Иван Осипович, по свидетельству московского журналиста Дмитрия Покровского, опубликовавшего «Очерки Москвы» в 1893 году, очень увлекался поркой и на этой почве потерпел служебное крушение, именовавшееся отставкой без прошения. Даже тогдашнее, пятидесятых годов, губернское правление по жалобам простолюдинов требовало от пристава объяснений жестокости. А он, нисколько не смущаясь, признавался, что сечёт тех, кто заслуживает, подкрепляя свои действия непоколебимым убеждением, что в отношении русского мужика никакие иные меры, кроме розог, немыслимы. Губернское правление до поры сносило усердие пристава, но вскрывшихся очередных фактов полицейского произвола и деспотизма терпеть не стало.
Дело было так. Один обыватель, доведённый до отчаяния распутством и непочтительностью своего сына, обратился к Шишковскому в Лефортовскую часть (по-нынешнему — в отдел полиции) и попросил проучить молодца, то есть выпороть. Шишковский согласился при условии, что отец даст ему письменное полномочие делать с сыном, что ему угодно, и, кроме того, подписку, что никаких за то претензий иметь не будет и жалоб подавать никуда не станет. Как только были приняты данные условия, блудного сына привели, раздели, разложили и в присутствии отца и самого Шишковского стали драть.
Сначала отец считал количество розог, затем начал сбиваться в цифрах, а потом и совсем счёт потерял; молодца же всё дерут, а он всё ревёт благим матом. Сжалился отец: «Не довольно ли, ваше высокоблагородие?» — «Э, что ты, братец, и розги ещё не успели размяться как следует».

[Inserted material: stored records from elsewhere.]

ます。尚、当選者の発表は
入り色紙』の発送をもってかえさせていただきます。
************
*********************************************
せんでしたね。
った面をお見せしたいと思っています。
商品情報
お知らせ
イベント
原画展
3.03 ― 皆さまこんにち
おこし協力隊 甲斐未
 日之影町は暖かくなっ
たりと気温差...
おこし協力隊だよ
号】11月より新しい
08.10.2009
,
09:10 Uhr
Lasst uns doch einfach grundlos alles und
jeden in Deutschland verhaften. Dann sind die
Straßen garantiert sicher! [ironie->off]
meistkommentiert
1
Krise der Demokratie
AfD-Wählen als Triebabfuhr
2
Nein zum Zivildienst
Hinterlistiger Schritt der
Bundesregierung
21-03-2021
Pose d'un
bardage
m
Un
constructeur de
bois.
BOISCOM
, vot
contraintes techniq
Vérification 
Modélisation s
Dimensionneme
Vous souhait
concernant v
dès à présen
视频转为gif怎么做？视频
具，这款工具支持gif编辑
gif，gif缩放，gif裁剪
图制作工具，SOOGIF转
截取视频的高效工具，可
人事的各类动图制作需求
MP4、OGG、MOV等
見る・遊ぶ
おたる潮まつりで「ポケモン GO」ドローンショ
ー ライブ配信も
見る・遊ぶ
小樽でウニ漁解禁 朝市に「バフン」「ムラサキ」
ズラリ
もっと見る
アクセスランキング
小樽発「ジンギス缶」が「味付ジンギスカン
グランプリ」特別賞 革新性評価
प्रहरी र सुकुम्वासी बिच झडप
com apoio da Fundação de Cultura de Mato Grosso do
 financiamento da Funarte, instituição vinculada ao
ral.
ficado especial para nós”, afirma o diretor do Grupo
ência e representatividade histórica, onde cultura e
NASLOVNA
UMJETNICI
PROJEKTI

Подождал ещё отец; розги продолжают свистать, сын вопить, но уже как будто слабее. Испугался старик, опять к приставу: не довольно ли? Тому кажется, что ещё чересчур мало, и во избежание споров показывает отцу им же подписанную бумагу. «И если ты опять начнёшь заступаться, то я тебя велю вон вывести». Тут старик понял, как он опростоволосился с этой подпиской. Нечего и говорить, что с его сынка семь шкур спустили и что кончили экзекуцию только тогда, когда испугался, наконец, сам Шишковский и когда истязуемый лишился чувств и был вынесен замертво. Очнулся он ненадолго и тут же впал в жесточайшую горячку, в которой пролежал между жизнью и смертью несколько месяцев. Этот возмутительный факт получил широкую огласку и, дойдя до властей, послужил той каплей, которая переполнила глубокую чашу начальственного терпения.
В отставке Ивану Осиповичу недолго привелось пожить: лихой и бравый, неугомонный служака в течение свыше чем 15-летнего приставничества, в качестве простого обывателя он как-то сразу захирел, осунулся, потом заболел злейшей чахоткой, которая не задержала его окончательного расчёта с жизнью. Замечательно, что он, хотя и не слыл за слишком бескорыстного полицианта, в отставке оказался круглым бедняком, а когда умер, то похоронен был на средства, собранные от щедрот нескольких фабрикантов, пользовавшихся его благорасположением.